- Born: September 1, 1910 Bloomington, Indiana, U.S.
- Died: January 17, 1996 (aged 85)
- Spouse: Myrtle Elizabeth Kitchell ​ ​(m. 1956)​

Academic work
- Main interests: British Parliament
- Notable works: The History of Parliamentary Behavior (1977)

= William O. Aydelotte =

American historian (1910–1996)

William Osgood Aydelotte (September 1, 1910 – January 17, 1996) was an American historian focused on the British Parliament, a pioneer in applying the statistics to historical research.

Aydelotte was one of the first historians elected to the National Academy of Sciences. The New York Times called him "an authority on British history".
The National Academies Press called him "A leading figure in the development of social science history in the United States". Aydelotte served as the chairman of the University of Iowa history department.
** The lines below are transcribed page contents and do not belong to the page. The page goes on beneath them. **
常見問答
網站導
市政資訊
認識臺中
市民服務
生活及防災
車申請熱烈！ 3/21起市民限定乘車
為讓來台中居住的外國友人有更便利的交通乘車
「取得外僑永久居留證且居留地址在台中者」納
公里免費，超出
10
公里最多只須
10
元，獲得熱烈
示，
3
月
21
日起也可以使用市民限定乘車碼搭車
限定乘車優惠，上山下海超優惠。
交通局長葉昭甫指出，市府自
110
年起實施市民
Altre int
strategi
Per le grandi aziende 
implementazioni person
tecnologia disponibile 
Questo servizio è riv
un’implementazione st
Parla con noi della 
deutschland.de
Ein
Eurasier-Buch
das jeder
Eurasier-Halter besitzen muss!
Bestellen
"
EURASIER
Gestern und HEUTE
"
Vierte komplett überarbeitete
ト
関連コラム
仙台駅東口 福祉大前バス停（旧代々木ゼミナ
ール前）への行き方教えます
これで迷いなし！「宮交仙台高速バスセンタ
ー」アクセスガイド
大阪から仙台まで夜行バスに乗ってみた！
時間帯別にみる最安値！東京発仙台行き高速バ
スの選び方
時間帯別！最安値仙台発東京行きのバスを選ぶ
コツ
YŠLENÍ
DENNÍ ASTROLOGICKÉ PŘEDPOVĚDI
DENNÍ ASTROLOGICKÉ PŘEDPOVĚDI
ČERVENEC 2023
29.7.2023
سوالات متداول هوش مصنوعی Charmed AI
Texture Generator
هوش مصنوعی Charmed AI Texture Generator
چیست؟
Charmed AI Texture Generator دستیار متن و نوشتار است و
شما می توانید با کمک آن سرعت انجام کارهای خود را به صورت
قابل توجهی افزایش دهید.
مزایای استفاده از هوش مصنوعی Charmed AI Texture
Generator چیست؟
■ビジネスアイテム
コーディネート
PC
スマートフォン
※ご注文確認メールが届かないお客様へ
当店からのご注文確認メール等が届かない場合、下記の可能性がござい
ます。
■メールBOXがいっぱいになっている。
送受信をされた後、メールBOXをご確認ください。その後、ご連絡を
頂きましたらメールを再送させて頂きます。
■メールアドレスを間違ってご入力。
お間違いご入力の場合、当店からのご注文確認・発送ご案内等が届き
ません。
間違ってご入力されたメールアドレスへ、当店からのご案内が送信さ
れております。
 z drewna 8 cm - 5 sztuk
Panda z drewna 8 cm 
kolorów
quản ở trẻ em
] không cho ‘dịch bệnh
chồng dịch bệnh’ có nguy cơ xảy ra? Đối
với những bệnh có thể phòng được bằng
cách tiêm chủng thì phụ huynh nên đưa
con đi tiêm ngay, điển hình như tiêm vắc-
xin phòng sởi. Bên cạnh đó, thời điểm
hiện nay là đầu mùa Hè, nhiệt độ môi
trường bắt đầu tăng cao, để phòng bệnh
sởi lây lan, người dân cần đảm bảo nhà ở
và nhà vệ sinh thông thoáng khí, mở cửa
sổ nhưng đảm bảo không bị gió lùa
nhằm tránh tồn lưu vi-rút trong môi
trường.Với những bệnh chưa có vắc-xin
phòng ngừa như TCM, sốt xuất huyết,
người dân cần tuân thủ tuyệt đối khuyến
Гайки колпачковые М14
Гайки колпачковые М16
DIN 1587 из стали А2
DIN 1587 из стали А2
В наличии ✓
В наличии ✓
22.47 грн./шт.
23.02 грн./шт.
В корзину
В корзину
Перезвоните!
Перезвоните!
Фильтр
== Early life and education ==
Aydelotte was born in Bloomington, Indiana, the only child of Marie Jeanette Osgood and Franklin Ridgeway Aydelotte. He graduated from Harvard College in 1931, and a received doctoral degree from Cambridge University in 1934.

== Career ==
Aydelotte was the chairman of the University of Iowa history department from 1947 to 1959 and from 1965 to 1968. He retired in 1978. He was married to Myrtle Aydelotte, former nursing school dean at Iowa, from 1956 until his death.

== Notable works ==
- Bismarck and British Colonial Policy: The Problem of South West Africa, 1883-1885 (University of Pennsylvania Press, 1937; 2d edition, Russell & Russell, 1970)
- The History of Parliamentary Behavior (Princeton University Press, 1977.)